For one, Penelope (Rita Tushingham) is being pursued by Alan (Richard Warwick), a fellow survivor who also inhabits the strangely-still-working Circle Underground Line, but ends up married to Bules as he’s considered a better prospect by her parents (Arthur Lowe and Mona Washbourne), who themselves are suffering the effects of radiation and will soon turn into a parrot and a wardrobe, respectively.
https://www.youtube.com/watch?v=g-k3QGGxt9E
In addition, we have scenes lingering on other survivors. We spend time with Shelter Man (Harry Seacombe), who claims to be a Regional Seat of Government even though he cannot govern himself; a few moments with the last Inspector and Sargent of Scotland Yard (Peter Cook and Dudley Moore, respectively), who patrol from the air in a balloon tied to a wrecked car; and the National Health, reduced to one lone male nurse (Marty Feldman in his first film role) who may or may not be actively helping his charges, though his bedside manner leaves lots of questions.

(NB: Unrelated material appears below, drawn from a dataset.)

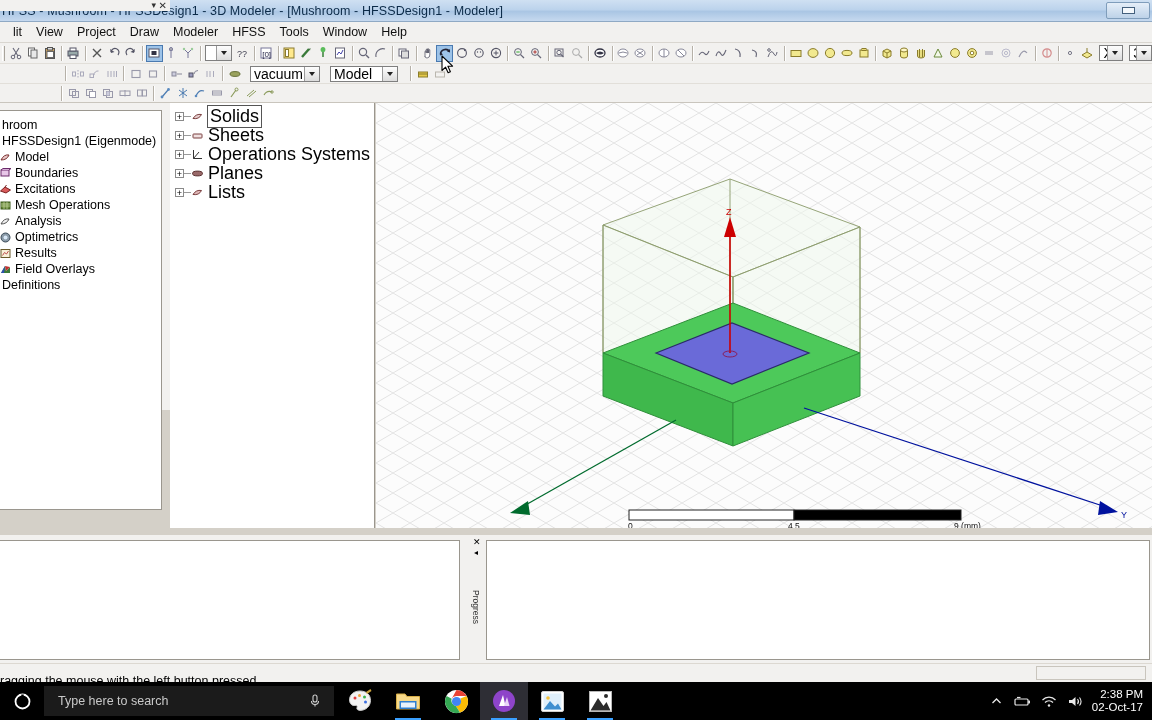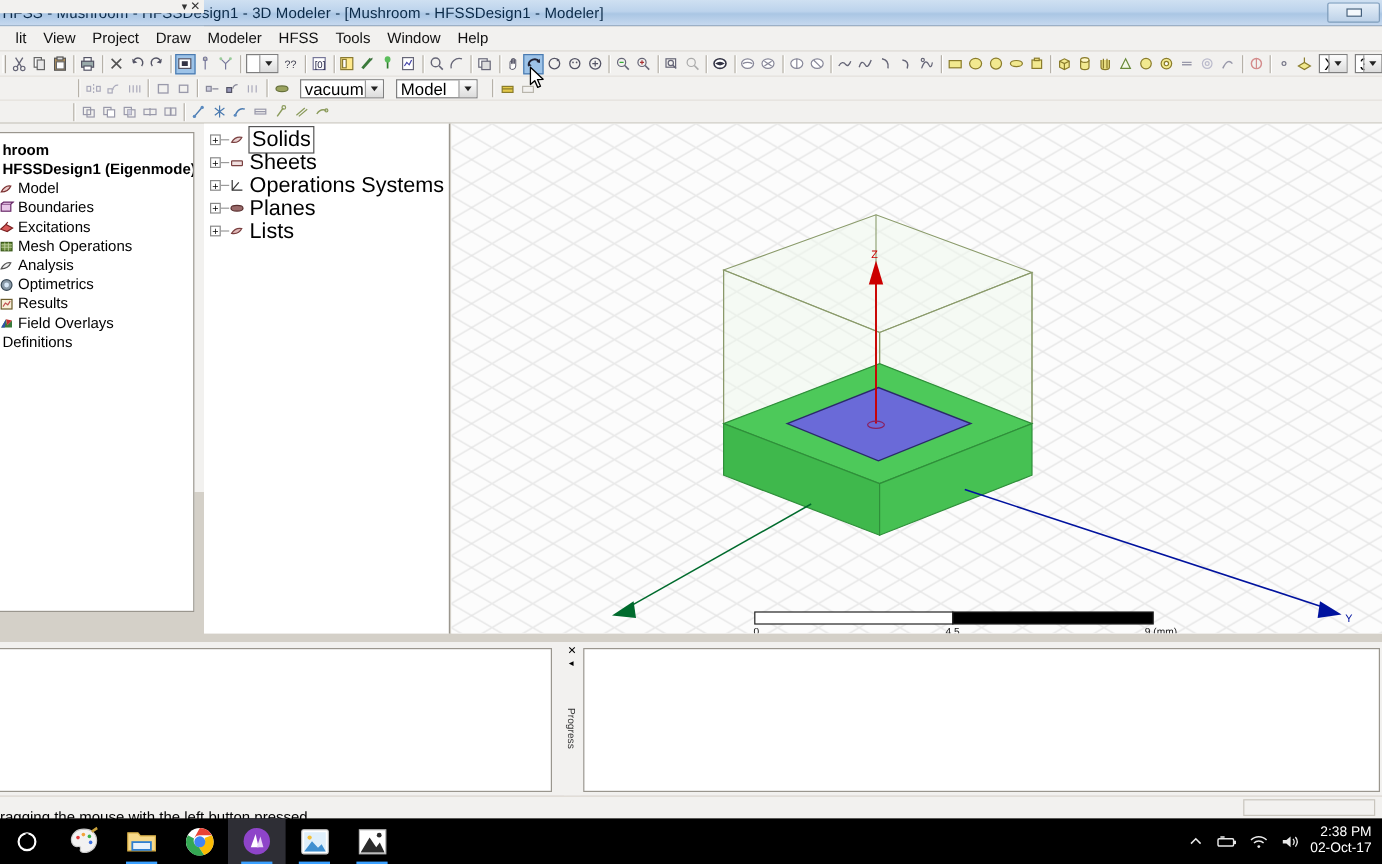"hroom" .trow.bold .tlabel { font-weight: bold -> normal }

The thing of the film is it starts off with a ridiculous premise and dives so hard and deep into its setting that watching the film feels like you’ve stumbled onto a private conversation between a group of people who refuse to communicate except in self-referential jokes. Unlike, say, a Monty Python sketch that pops up and ends quickly, there’s no release from the absurdity, no chance to get comfortable during the runtime of the film with the material that you get exposed to like fallout.

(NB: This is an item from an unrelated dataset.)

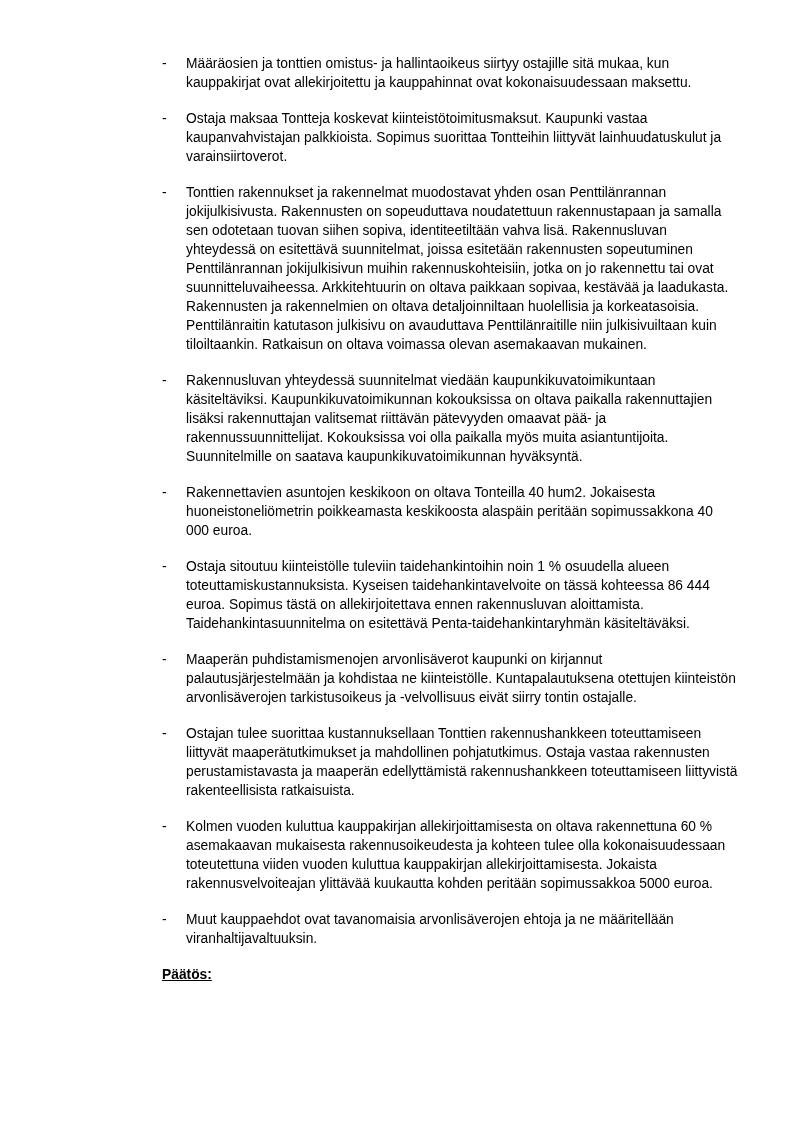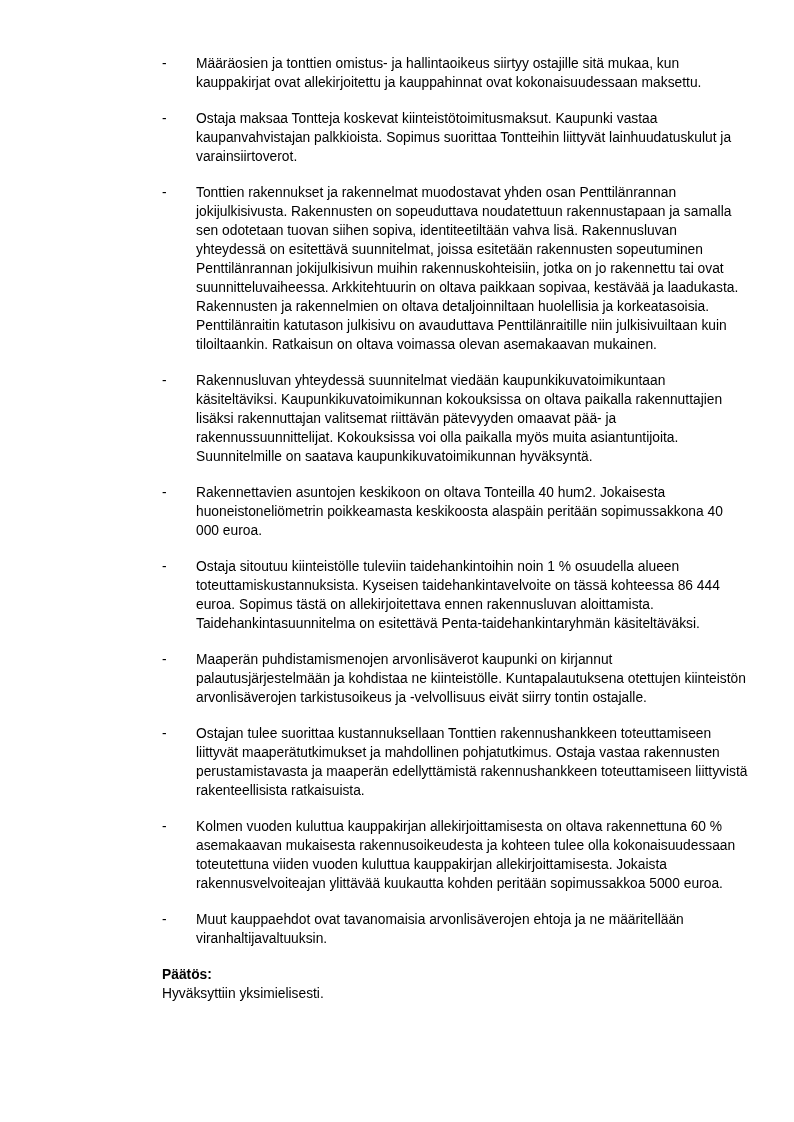"Määräosien ja tonttien omistus- ja" .bullet-text { margin-left: 10px -> none }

While each individual performer does a fine job inhabiting a world filled with deadly transmutations (no matter how silly), the overall effect of watching the cast work with each other as they run the material as hard as they can is ultimately numbing. Considering the film deals with nuclear warfare, this may have been intentional; however, unlike The War Game, Lester’s blackest comedy gives you nothing to hold onto. Again, this may have been by design, but the effect just leaves the viewer cold and unable to root for anyone; by the end the film so does its damage that one may have trouble agreeing with it on whether nuclear war is a bad thing after all.
The execs at United Artists certainly couldn’t get on board with the film, as much like an actual nuclear war itself, the people in charge did their best to delay it ever occurring. Lester delivered his print to the distributor in 1968, but it would be held up a year until it was entered in the Berlin International Film Festival; it would be another year after that before the film finally saw wide distribution.
When the film did get released, the distributors did much like the characters in the movie did: they carried on as best they could, maintained themselves in the face of disaster, and whatnot. Which, when faced with a catastrophe, may be the only option, hanging on in quiet desperation being the English way and all.